If Smith, like Wilson, set out to represent ordinary, otherwise unremarkable Black life and Black experiences, her self portraits, too, might be a continuation of that impulse. As a former model, Smith was used to being in front of the camera—but with the expectation that she play a character, exude desirability, and often sell something else as a desirable object. In focusing the camera on herself, she renegotiates the terms and conditions of that objectification, creating portraits that reflect versions of herself as she wishes to be seen. This, as we know, is a luxury for most Black people, especially in the decades in which Smith began her photography. (It is still a luxury in this century, as we continue to see the use of the camera to document Black people at their most abject, and often without their consent.) When Smith picks up her camera and photographs the intimacy of her face and body in a multitude of situations and places, it is a response to her own beautiful aliveness, her situatedness within a moving world, and the movement in her own emotional and psychological self.

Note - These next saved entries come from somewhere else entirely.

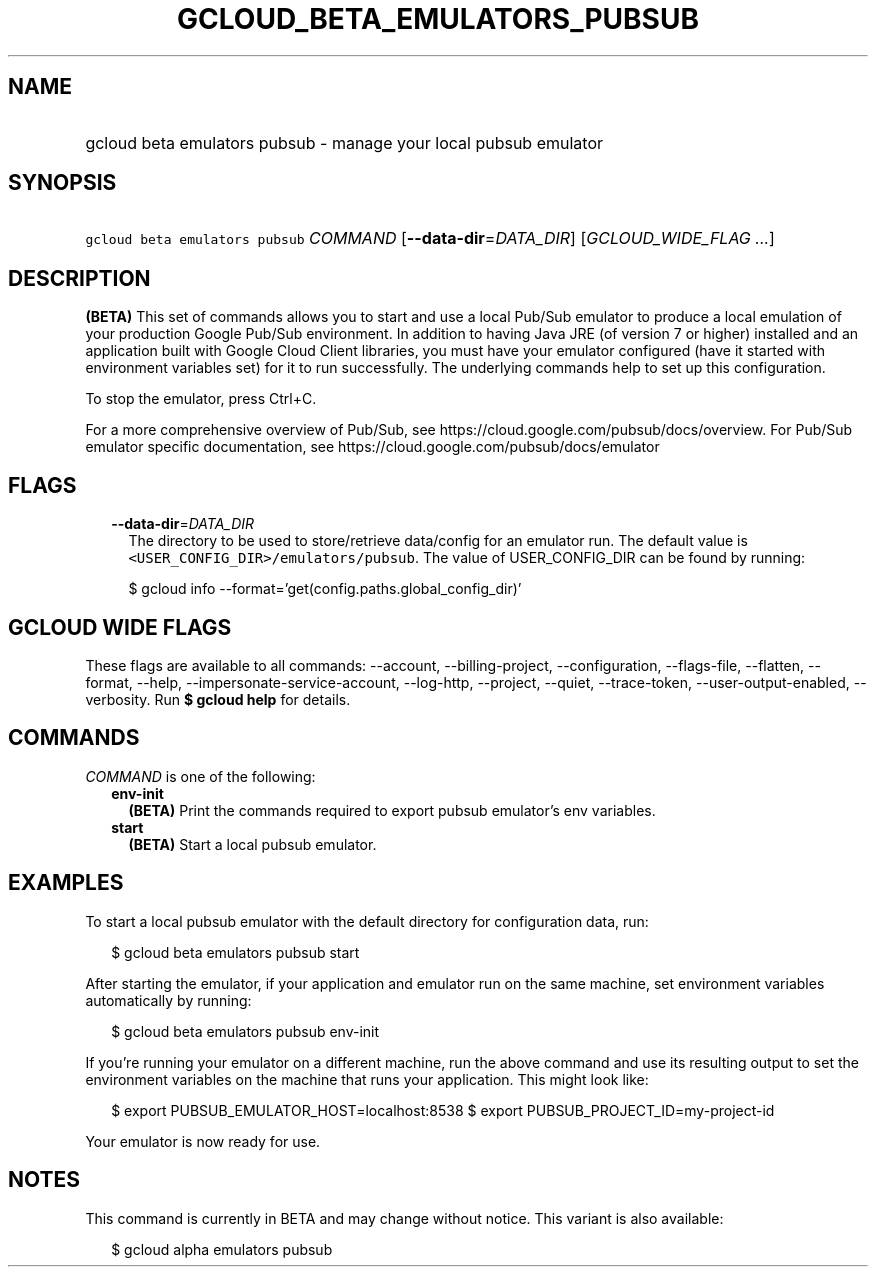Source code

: 
.TH "GCLOUD_BETA_EMULATORS_PUBSUB" 1



.SH "NAME"
.HP
gcloud beta emulators pubsub \- manage your local pubsub emulator



.SH "SYNOPSIS"
.HP
\f5gcloud beta emulators pubsub\fR \fICOMMAND\fR [\fB\-\-data\-dir\fR=\fIDATA_DIR\fR] [\fIGCLOUD_WIDE_FLAG\ ...\fR]



.SH "DESCRIPTION"

\fB(BETA)\fR This set of commands allows you to start and use a local Pub/Sub
emulator to produce a local emulation of your production Google Pub/Sub
environment. In addition to having Java JRE (of version 7 or higher) installed
and an application built with Google Cloud Client libraries, you must have your
emulator configured (have it started with environment variables set) for it to
run successfully. The underlying commands help to set up this configuration.

To stop the emulator, press Ctrl+C.

For a more comprehensive overview of Pub/Sub, see
https://cloud.google.com/pubsub/docs/overview. For Pub/Sub emulator specific
documentation, see https://cloud.google.com/pubsub/docs/emulator



.SH "FLAGS"

.RS 2m
.TP 2m
\fB\-\-data\-dir\fR=\fIDATA_DIR\fR
The directory to be used to store/retrieve data/config for an emulator run. The
default value is \f5<USER_CONFIG_DIR>/emulators/pubsub\fR. The value of
USER_CONFIG_DIR can be found by running:

.RS 2m
$ gcloud info \-\-format='get(config.paths.global_config_dir)'
.RE


.RE
.sp

.SH "GCLOUD WIDE FLAGS"

These flags are available to all commands: \-\-account, \-\-billing\-project,
\-\-configuration, \-\-flags\-file, \-\-flatten, \-\-format, \-\-help,
\-\-impersonate\-service\-account, \-\-log\-http, \-\-project, \-\-quiet,
\-\-trace\-token, \-\-user\-output\-enabled, \-\-verbosity. Run \fB$ gcloud
help\fR for details.



.SH "COMMANDS"

\f5\fICOMMAND\fR\fR is one of the following:

.RS 2m
.TP 2m
\fBenv\-init\fR
\fB(BETA)\fR Print the commands required to export pubsub emulator's env
variables.

.TP 2m
\fBstart\fR
\fB(BETA)\fR Start a local pubsub emulator.


.RE
.sp

.SH "EXAMPLES"

To start a local pubsub emulator with the default directory for configuration
data, run:

.RS 2m
$ gcloud beta emulators pubsub start
.RE

After starting the emulator, if your application and emulator run on the same
machine, set environment variables automatically by running:

.RS 2m
$ gcloud beta emulators pubsub env\-init
.RE

If you're running your emulator on a different machine, run the above command
and use its resulting output to set the environment variables on the machine
that runs your application. This might look like:

.RS 2m
$ export PUBSUB_EMULATOR_HOST=localhost:8538
$ export PUBSUB_PROJECT_ID=my\-project\-id
.RE

Your emulator is now ready for use.



.SH "NOTES"

This command is currently in BETA and may change without notice. This variant is
also available:

.RS 2m
$ gcloud alpha emulators pubsub
.RE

Smith’s photographs of Wilson’s neighbors in the Hill District are similar readings of fleeting moments, portals into the past. Through engaging deeply with Wilson’s plays, his characters, and their real-life counterparts, she traveled into her own history and, through memory and imagination, relocated herself within her own childhood. The resulting photographs are shout-outs that acknowledge people she remembers, recognizes, and honors—beloved characters who continue to live in her present. And she is among them, as one of their own.